(Extracted data entries)

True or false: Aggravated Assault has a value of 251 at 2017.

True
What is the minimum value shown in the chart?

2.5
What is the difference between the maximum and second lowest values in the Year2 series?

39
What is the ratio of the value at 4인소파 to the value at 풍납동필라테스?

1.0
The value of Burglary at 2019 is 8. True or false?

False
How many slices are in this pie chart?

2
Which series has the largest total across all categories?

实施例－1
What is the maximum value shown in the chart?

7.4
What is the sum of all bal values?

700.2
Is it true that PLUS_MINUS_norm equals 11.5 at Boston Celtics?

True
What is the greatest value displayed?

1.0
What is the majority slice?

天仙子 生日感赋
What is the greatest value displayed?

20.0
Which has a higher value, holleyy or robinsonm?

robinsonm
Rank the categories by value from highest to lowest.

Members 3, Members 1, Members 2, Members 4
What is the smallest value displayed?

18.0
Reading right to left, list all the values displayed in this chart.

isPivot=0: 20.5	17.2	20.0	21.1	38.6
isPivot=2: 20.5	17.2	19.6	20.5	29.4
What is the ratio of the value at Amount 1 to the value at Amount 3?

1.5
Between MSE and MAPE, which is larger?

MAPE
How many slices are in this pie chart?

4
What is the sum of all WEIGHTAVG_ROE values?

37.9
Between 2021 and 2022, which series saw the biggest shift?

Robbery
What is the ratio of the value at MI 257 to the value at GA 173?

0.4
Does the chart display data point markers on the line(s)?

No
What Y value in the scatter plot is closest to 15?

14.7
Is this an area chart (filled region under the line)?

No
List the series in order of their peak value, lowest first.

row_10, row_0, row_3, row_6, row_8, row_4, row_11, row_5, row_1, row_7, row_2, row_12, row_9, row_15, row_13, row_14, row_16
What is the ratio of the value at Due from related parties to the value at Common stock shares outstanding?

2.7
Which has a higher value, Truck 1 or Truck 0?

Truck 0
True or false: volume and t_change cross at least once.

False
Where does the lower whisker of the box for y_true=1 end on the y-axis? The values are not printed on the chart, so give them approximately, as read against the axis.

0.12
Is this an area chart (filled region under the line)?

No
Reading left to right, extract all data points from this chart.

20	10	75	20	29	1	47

• _What the task asks_: Write out the data lines exactly, from the first line of the data through the line containing "Which series has".

• _Answer_:
True or false: Aggravated Assault has a value of 251 at 2017.

True
What is the minimum value shown in the chart?

2.5
What is the difference between the maximum and second lowest values in the Year2 series?

39
What is the ratio of the value at 4인소파 to the value at 풍납동필라테스?

1.0
The value of Burglary at 2019 is 8. True or false?

False
How many slices are in this pie chart?

2
Which series has the largest total across all categories?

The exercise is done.